Rogue Servitor Playthrough
Oh man, this was devastating. These guys used to be my favorite playstyle, but they now feel basically unplayable, and not Stellaris meme unplayable — for real unplayable. Even at 50% growth speed, bio-trophies rapidly begin to grow faster than your machine pops, and keeping up with their needs is a losing proposition. Don't even think about conquering any planets, or you'll suddenly have a massive disparity in machine-to-bio-trophy ratio and it will crash your already fragile economy. Needing to keep up with robot upkeep and consumer goods cripples your mineral income, and good luck starting a colony.
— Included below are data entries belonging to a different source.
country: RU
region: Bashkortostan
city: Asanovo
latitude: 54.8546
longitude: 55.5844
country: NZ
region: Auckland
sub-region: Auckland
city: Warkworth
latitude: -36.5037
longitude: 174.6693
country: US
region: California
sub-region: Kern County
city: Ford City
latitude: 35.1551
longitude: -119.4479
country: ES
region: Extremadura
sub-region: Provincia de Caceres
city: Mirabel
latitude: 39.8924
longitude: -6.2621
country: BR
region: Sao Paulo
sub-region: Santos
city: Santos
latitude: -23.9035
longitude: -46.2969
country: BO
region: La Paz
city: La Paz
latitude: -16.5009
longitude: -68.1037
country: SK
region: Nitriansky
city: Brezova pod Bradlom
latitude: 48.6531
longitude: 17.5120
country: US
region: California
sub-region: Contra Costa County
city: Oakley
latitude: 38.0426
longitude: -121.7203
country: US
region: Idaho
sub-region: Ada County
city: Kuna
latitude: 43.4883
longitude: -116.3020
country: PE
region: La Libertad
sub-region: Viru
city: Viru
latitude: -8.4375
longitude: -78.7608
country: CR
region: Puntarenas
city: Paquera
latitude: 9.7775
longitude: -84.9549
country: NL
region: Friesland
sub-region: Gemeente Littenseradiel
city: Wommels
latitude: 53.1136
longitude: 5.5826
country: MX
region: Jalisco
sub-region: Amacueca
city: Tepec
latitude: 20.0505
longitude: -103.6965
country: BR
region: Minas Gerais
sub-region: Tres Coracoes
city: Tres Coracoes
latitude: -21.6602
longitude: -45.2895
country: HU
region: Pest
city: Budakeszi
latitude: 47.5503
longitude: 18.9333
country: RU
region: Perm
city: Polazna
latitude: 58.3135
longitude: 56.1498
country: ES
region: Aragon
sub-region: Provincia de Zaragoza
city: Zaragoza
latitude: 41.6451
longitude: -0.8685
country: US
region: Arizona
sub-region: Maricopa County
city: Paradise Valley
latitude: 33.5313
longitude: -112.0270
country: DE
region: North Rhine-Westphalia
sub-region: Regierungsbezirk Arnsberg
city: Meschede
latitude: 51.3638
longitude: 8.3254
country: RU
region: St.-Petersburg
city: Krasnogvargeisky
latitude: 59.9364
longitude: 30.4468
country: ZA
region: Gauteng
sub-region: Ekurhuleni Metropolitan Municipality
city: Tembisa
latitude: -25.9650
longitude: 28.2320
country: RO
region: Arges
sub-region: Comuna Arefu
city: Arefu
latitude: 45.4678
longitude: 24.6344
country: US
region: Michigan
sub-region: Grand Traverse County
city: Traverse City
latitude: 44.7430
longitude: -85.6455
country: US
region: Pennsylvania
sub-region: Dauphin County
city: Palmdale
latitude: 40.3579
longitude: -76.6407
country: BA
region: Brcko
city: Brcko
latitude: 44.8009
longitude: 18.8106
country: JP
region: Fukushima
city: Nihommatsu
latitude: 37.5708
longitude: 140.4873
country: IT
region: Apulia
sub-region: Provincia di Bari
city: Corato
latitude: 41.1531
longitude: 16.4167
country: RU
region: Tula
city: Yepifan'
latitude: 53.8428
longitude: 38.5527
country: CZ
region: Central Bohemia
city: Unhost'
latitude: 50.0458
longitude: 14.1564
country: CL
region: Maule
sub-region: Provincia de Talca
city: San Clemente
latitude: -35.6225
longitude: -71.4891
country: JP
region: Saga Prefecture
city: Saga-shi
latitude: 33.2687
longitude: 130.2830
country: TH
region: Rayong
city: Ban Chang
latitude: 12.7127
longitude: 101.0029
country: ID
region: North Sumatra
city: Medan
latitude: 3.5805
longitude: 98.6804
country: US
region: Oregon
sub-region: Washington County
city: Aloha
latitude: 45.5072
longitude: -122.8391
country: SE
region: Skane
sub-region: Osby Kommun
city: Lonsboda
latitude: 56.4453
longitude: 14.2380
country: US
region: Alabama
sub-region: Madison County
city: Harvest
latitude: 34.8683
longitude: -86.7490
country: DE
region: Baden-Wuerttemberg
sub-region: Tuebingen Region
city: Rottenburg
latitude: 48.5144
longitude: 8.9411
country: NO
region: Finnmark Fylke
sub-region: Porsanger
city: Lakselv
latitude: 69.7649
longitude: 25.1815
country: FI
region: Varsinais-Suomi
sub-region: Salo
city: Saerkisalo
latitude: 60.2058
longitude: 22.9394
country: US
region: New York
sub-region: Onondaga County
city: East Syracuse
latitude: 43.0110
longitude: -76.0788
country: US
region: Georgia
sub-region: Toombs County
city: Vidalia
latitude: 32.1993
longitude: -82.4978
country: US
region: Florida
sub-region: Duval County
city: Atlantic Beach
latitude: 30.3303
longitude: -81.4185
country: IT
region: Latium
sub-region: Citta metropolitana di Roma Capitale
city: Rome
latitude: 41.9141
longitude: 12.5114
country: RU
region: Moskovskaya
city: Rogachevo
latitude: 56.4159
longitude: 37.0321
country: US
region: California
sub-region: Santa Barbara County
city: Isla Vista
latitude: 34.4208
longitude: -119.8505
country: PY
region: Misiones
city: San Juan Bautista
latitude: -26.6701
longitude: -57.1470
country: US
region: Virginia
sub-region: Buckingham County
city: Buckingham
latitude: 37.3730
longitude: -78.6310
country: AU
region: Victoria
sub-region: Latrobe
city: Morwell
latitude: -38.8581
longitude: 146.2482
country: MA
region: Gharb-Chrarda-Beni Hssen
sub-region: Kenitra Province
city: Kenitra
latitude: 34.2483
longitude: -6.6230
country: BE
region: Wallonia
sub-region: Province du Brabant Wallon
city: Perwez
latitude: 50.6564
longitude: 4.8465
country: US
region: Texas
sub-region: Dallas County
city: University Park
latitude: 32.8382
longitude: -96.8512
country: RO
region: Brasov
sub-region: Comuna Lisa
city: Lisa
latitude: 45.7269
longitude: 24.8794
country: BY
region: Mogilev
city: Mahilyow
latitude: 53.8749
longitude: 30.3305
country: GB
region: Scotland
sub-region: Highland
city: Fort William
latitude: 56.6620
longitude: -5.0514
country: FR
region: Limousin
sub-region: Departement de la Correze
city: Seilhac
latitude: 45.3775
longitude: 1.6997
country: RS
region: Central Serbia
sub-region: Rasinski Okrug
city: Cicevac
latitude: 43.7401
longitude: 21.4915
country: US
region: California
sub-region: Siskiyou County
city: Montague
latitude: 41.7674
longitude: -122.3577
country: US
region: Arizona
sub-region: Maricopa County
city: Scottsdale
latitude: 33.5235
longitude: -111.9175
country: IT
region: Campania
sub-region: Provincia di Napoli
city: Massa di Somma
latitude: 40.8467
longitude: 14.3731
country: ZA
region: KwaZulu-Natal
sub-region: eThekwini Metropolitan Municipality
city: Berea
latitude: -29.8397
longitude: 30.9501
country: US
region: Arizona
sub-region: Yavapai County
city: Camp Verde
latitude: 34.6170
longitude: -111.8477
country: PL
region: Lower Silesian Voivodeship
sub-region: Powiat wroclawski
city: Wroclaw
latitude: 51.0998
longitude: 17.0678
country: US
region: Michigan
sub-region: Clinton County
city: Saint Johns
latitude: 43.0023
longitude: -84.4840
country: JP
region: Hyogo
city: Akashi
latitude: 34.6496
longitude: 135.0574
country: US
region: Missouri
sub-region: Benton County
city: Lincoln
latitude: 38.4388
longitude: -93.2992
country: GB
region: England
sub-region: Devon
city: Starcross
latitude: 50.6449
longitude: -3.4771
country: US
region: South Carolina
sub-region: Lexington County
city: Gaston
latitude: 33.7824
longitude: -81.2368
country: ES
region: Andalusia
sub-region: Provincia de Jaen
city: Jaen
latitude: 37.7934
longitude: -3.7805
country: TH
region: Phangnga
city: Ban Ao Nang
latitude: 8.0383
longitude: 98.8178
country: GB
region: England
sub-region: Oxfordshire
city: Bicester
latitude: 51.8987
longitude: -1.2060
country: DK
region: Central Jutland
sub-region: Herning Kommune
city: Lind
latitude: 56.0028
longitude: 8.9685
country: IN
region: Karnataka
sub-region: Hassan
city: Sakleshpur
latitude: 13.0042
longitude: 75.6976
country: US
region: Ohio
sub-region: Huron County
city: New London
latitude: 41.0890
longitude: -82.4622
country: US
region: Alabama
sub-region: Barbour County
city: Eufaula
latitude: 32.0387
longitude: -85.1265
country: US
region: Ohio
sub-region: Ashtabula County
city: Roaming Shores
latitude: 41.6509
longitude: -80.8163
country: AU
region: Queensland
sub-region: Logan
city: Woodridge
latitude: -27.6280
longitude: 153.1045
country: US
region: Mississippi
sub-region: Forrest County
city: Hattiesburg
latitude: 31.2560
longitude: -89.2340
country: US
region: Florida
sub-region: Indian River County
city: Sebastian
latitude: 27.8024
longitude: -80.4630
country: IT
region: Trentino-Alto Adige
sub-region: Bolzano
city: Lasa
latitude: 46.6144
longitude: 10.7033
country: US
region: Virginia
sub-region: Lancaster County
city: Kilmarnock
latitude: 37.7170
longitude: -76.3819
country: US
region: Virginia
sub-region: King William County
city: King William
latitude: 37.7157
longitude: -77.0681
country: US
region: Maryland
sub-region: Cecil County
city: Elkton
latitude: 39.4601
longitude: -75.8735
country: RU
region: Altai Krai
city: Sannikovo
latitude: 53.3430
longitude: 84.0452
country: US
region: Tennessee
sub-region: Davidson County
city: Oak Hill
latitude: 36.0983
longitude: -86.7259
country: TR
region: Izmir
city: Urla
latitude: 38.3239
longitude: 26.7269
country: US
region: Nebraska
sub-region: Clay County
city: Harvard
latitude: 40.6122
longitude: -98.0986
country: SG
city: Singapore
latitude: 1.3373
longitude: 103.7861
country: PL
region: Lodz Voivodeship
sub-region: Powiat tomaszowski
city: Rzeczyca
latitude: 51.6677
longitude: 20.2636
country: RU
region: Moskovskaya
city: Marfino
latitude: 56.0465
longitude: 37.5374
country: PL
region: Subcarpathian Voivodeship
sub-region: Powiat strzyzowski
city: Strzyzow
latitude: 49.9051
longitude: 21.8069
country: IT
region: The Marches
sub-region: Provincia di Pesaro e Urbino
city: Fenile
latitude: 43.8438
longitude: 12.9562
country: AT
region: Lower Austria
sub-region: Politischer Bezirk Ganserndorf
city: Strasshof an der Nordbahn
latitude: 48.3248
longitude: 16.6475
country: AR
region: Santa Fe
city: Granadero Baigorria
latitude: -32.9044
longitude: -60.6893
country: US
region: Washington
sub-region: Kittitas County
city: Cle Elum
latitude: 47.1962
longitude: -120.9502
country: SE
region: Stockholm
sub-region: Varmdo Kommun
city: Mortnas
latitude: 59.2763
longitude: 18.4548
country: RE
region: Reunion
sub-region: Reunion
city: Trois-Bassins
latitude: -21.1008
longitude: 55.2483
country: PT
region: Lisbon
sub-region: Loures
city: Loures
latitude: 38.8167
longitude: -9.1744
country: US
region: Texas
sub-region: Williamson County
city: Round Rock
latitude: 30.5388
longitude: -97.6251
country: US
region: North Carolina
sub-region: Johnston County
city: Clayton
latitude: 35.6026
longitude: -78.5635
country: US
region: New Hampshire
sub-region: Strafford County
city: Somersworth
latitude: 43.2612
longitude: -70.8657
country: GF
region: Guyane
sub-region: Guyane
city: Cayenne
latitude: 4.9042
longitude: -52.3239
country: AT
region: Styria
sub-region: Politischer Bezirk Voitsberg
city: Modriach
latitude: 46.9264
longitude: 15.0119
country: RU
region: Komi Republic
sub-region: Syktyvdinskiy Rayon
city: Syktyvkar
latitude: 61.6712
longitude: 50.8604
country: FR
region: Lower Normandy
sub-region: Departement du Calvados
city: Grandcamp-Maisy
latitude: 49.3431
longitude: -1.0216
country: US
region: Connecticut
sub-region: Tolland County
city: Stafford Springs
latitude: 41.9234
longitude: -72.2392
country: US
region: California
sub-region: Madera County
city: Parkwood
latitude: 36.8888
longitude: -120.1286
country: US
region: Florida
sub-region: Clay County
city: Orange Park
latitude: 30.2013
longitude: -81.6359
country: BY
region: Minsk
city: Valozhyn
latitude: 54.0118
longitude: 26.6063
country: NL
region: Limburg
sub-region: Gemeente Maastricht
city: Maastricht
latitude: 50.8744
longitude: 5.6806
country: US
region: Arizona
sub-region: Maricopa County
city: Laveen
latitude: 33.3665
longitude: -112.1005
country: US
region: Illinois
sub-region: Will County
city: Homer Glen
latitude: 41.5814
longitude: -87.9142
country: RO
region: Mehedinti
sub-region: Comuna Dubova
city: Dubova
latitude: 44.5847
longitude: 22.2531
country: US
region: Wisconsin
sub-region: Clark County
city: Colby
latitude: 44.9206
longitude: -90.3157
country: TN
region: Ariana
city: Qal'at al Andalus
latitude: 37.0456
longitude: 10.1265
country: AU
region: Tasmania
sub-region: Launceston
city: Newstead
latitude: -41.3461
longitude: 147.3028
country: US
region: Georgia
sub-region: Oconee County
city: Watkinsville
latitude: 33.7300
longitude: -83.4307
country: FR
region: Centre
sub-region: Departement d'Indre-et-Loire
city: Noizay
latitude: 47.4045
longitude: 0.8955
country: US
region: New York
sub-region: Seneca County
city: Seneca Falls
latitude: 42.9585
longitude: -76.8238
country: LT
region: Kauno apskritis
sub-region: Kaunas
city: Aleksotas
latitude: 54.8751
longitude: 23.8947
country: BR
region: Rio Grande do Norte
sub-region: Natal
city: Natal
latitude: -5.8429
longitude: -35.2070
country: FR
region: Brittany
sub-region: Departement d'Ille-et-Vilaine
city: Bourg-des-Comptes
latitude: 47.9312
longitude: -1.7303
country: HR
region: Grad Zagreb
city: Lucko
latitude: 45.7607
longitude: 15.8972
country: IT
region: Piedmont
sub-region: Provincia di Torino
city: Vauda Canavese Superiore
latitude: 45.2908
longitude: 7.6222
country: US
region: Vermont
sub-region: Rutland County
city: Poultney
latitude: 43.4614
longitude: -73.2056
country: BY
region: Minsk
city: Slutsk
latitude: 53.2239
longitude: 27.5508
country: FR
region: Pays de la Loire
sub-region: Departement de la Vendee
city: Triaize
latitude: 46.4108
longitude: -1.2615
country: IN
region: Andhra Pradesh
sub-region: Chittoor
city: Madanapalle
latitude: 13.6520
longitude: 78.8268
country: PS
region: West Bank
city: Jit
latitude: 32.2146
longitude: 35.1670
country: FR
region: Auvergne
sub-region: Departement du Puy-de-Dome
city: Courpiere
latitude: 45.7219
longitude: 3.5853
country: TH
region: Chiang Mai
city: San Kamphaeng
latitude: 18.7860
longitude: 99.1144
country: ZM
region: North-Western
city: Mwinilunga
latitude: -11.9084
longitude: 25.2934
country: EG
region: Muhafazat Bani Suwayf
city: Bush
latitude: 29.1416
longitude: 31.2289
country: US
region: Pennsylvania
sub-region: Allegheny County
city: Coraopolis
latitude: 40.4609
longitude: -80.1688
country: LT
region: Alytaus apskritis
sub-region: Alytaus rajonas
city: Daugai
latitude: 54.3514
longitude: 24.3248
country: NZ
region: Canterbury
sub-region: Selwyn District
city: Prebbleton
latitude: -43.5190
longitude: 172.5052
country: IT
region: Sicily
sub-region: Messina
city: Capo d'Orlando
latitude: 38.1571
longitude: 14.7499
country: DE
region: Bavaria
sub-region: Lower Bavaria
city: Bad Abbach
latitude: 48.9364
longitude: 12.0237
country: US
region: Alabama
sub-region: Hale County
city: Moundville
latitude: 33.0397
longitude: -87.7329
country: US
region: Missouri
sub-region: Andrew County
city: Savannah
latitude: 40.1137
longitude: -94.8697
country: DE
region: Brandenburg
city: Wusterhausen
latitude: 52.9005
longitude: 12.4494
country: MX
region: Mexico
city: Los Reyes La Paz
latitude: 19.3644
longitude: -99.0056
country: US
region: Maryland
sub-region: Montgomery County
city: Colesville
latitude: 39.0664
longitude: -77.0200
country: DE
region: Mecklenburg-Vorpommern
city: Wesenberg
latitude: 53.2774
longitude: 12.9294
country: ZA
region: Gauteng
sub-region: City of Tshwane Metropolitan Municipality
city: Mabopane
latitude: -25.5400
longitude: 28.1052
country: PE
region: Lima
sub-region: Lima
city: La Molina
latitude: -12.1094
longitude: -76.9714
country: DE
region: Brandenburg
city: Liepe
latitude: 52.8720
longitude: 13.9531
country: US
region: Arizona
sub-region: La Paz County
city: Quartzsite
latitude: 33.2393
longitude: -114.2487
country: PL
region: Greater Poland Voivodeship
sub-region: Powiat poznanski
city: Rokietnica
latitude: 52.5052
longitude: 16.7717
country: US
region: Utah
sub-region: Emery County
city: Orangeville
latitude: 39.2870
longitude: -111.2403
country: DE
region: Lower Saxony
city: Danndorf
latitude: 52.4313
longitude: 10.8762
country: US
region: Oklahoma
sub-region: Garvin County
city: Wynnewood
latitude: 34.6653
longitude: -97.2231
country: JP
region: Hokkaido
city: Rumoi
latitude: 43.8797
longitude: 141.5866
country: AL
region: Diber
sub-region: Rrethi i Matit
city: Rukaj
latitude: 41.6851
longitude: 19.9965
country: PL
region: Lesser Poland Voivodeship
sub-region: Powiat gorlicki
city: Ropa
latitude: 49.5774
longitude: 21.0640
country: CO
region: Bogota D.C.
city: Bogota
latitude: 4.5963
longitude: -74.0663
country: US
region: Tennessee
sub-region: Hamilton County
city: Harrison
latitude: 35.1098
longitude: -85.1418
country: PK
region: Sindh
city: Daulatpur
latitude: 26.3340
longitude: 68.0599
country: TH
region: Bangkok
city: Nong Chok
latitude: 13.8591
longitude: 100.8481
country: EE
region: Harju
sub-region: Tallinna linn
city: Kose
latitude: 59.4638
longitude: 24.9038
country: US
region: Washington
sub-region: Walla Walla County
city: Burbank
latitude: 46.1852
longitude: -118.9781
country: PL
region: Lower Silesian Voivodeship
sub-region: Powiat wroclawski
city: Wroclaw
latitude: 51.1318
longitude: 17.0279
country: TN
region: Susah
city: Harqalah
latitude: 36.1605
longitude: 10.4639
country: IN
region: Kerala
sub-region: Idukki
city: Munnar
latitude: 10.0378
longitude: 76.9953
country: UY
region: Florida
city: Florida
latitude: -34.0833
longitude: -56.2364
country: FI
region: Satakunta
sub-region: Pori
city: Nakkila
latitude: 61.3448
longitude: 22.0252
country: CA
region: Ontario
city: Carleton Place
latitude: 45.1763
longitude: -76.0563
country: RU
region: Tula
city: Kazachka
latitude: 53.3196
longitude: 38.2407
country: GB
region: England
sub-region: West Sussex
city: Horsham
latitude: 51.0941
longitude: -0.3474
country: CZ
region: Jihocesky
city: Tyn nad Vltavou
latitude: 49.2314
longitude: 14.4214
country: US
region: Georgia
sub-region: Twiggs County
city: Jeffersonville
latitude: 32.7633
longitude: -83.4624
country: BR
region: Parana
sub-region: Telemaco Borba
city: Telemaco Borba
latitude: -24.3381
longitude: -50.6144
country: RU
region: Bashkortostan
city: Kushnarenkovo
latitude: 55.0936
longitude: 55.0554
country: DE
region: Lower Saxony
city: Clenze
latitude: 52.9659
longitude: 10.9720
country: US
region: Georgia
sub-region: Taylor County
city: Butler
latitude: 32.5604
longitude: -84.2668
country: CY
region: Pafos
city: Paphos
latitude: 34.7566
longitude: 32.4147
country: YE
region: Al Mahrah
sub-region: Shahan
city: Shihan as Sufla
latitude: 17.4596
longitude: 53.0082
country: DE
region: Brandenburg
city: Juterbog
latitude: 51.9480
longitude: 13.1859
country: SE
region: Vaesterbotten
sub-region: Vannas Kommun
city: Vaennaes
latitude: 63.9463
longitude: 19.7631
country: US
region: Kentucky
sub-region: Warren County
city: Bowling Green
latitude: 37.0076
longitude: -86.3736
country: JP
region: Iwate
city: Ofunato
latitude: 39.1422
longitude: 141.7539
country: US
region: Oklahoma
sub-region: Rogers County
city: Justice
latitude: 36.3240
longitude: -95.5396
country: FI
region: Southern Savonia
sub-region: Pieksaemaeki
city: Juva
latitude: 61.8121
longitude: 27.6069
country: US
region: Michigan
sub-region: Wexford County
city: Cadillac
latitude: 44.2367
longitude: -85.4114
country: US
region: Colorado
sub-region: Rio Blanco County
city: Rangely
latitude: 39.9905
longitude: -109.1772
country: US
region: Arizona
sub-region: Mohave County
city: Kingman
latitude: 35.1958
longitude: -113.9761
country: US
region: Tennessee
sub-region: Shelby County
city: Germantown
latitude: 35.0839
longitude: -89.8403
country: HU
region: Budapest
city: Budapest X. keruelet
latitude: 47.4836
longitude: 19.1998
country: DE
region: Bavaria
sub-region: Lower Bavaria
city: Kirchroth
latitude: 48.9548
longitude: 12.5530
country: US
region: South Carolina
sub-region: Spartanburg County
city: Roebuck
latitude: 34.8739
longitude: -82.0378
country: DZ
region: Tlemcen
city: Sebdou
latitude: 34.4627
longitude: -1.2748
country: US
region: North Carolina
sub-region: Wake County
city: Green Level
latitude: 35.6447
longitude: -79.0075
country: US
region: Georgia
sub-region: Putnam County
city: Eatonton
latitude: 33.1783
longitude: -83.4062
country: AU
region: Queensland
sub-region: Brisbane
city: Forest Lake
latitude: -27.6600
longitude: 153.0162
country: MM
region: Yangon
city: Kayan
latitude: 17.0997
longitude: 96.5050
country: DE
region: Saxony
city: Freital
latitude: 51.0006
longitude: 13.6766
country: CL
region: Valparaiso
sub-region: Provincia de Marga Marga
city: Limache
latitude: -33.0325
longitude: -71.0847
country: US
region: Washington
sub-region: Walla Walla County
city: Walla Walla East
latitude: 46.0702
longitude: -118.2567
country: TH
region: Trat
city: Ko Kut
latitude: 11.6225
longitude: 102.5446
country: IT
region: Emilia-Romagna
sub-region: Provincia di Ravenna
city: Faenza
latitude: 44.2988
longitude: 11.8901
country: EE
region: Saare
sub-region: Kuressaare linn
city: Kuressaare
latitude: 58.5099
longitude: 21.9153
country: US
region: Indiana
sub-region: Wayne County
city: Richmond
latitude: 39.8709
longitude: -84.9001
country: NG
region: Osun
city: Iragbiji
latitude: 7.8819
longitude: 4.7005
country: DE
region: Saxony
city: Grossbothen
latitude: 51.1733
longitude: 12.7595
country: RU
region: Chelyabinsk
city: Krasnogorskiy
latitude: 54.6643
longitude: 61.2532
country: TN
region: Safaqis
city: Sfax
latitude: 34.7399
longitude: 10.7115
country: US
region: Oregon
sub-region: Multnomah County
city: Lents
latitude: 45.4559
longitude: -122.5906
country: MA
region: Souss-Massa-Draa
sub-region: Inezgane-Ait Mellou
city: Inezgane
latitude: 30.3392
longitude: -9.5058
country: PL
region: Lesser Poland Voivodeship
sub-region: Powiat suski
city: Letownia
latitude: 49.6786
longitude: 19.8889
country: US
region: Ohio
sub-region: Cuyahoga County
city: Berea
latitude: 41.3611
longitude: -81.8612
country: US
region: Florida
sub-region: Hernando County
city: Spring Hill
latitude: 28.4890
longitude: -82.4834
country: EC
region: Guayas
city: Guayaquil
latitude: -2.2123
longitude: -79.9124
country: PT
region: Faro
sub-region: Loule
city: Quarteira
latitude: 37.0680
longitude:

Even after years and years of waiting for them to grow enough pops for you to build a robot factory, the pop growth is atrocious.
Plus, without servitor morale, you only gain any sort of non-unity bonus from them in the form of stability, meaning you have to keep your bio-trophies on the same worlds as your machines to get any benefit from them, which means you can't really take advantage of the machines' 100% habitability or the machine world ascension perk. And don't sass me about lore and RP — if I want my robots to have high morale on a mining world knowing that their trophies are happy and safe on some gaia world elsewhere, I don't see why I cant. Remember that the drones are not individuals, they're all extensions of one AI; it doesn't really make sense that only the drones near the bio-trophies are performing better.
And speaking of the unity "bonus" you get from bio-pops, is it even advantageous? They certainly start out making a lot more than other empires, but it seems like they might actually fall behind on unity production due to their inability to make upgraded unity buildings. Maybe there's an upgrade to the bio-pops or the sanctuaries in the tech tree, I don't know, I had to quit the playthrough because achieving a stable economy was proving completely impossible as soon as I tried colonizing, let alone keeping up with the other empires.